Wesley being born with Down Syndrome was a surprise for the family.
“We had a completely ‘typical’ pregnancy with no indications of any genetic disorder, though I did opt not to have any screening done because I knew it wouldn’t matter to me either way. I did have strong maternal instincts through out my pregnancy something was going to be ‘different’, but the thought of Down syndrome specifically never crossed my mind.
“It wasn’t until the day after Wes was born that the doctor sat me down to discuss concerns about his overall health and the possibility of the genetic condition. He was taken by ambulance to a bigger hospital’s NICU unit where he was put on a feeding tube, had an IV in his head, oxygen and a radiant warmer. He couldn’t suck and swallow correctly, and his body temp and oxygen levels were very low.The doctors also discovered a tiny hole in his heart known as an atrial septum defect.

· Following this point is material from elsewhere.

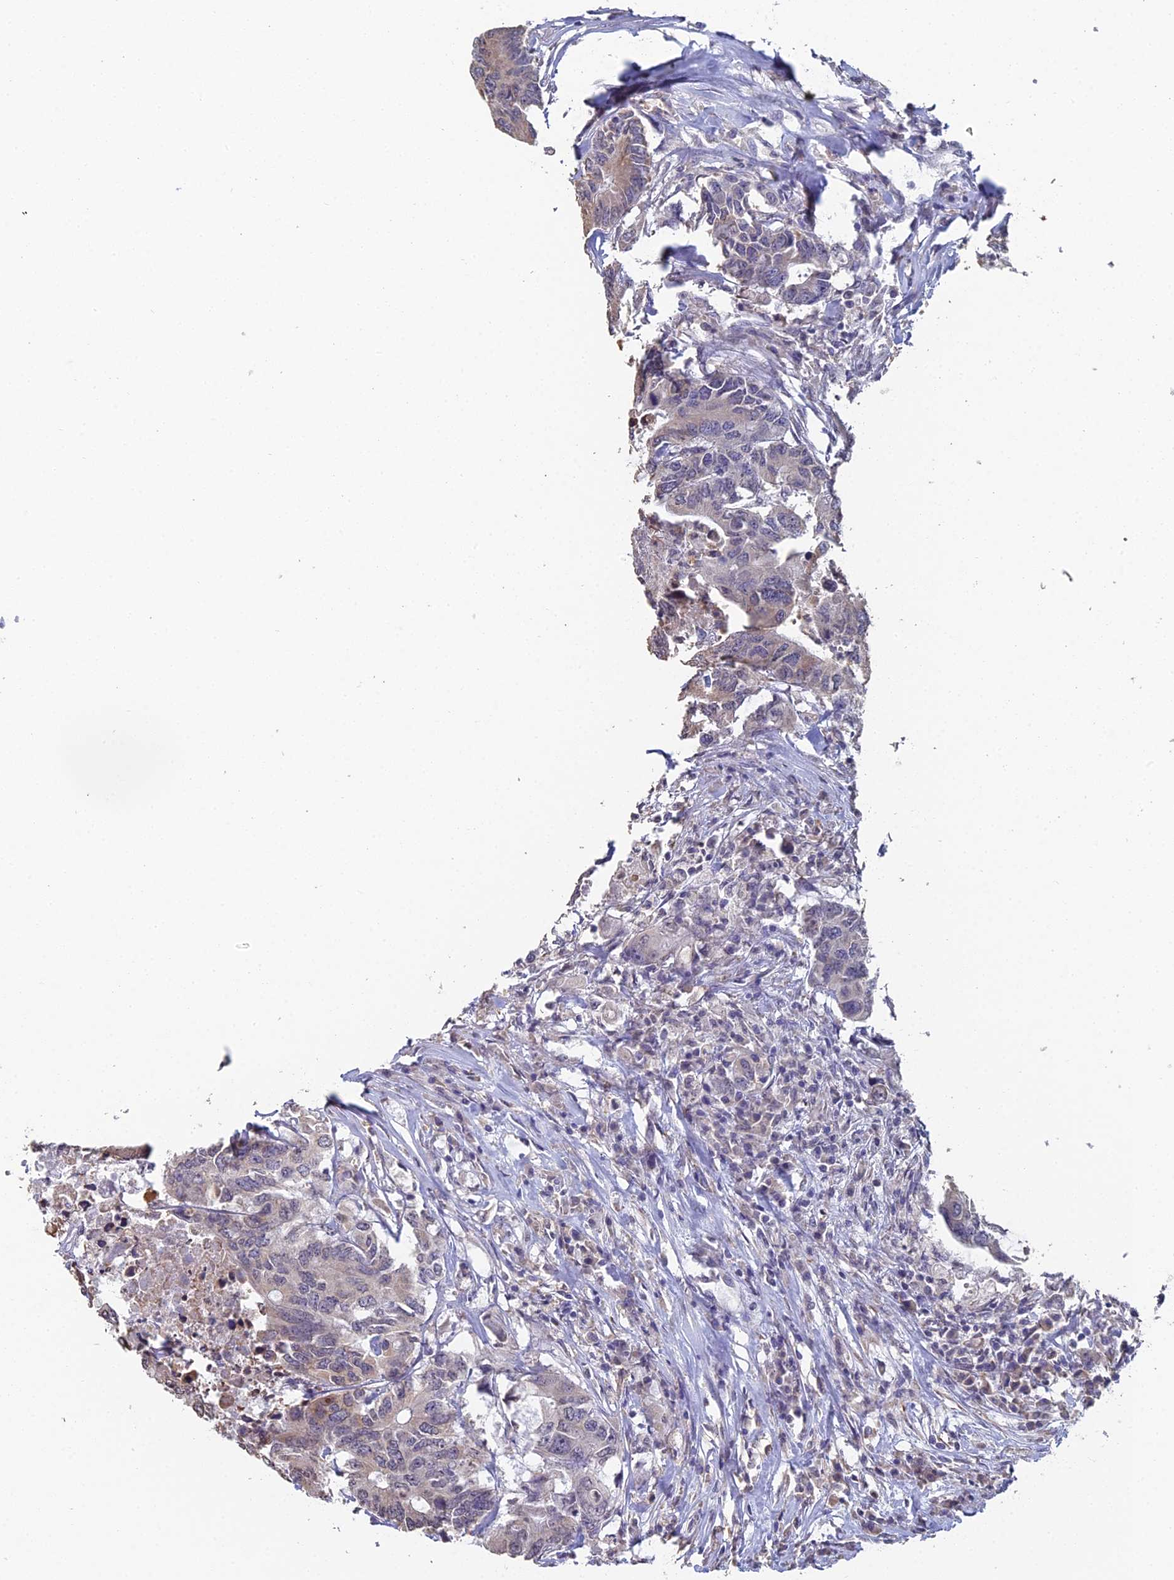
{"staining": {"intensity": "weak", "quantity": "<25%", "location": "cytoplasmic/membranous"}, "tissue": "colorectal cancer", "cell_type": "Tumor cells", "image_type": "cancer", "snomed": [{"axis": "morphology", "description": "Adenocarcinoma, NOS"}, {"axis": "topography", "description": "Colon"}], "caption": "An immunohistochemistry (IHC) photomicrograph of colorectal adenocarcinoma is shown. There is no staining in tumor cells of colorectal adenocarcinoma. Brightfield microscopy of immunohistochemistry (IHC) stained with DAB (brown) and hematoxylin (blue), captured at high magnification.", "gene": "PRR22", "patient": {"sex": "male", "age": 71}}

“Wesley made strides daily and was out of the NICU unit and home a week after his birth. For three weeks I waited by the phone for results from his genetic testing. I was finally given a definite yes over the phone and was told to schedule an appointment with the genetic counselor. This ended up being an awful experience for me. I sat in a small doctors office by myself with this tiny newborn baby and listened to this duo of geneticists tell me everything my son wouldn’t ever do, how little to expect from him, and how likely he is to live past 50.”
If Kaylee wishes she knew then what she knows now.
“I remember when I went public with Wesley’s diagnosis. I wrote a lengthy Facebook post explaining and praying I didn’t receive a bunch of ‘’I’m sorry’s’. If I knew then how amazing he was going to be, how he would shape us into new people, change hearts. If I knew the overwhelming every day joy he would bring , the way people, total strangers even, would be magnetized to him because of his ridiculously beautiful smile and love for others, I would have skipped the long sappy post, I would have simply said ‘Oh, by the way, Wes has Down Syndrome!’. Because now, almost two years later in this journey I realize that’s really it, he has Down Syndrome , he’s not Down Syndrome. He’s not a fact or a statistic. No one can predict his future. Like any other ‘typical’ child we don’t know where he’ll excel or what areas he’ll find difficult, he’s still just a little guy. All I do know is he’s incredibly intelligent, super fast, and incredibly loving and rockin’ that extra chromosome. I do know he has years and years ahead of him and he’s going to be a successful, beautiful, kind member of society.”
Wesley, Gilman loves music and dancing, learning new signs as American Sign Language is his current form of communication, his proud mother said. He likes playing, swinging, swimming and “givin sugar” — hugs and kisses. He’ll do just about anything for pizza, and he loves to wrestle with his older siblings.
The son of Kaylee and Jamie Short, his blended family includes two big sisters — Kenzie Keller, 10, and Kaitlyn Short, 9, — and two big brothers — Joel, 11, and Alex Short, 13.
“He really is your typical two year old ‘all boy’ toddler.”
World Down Syndrome Day is March 21, 3-21, because Down Syndrome is the result of a third copy of the 21st chromosome, Kaylee said.
“Last year we celebrated by leaving random acts of kindness cards all through out the county. Simple things, a $1 taped to a pop machine with a card attached, or a few diapers left at a changing station with a card on top. We look forward to doing this again this year. We hope our efforts to spread kindness and promote inclusion changes the world my son will be living in.”
Wesley’s accomplishments can be followed on Facebook at “Wesley’s Warriors” and Nothing Down has its own Facebook page.
“These kids and adults — they are capable of anything if we quit trying to tell them otherwise.”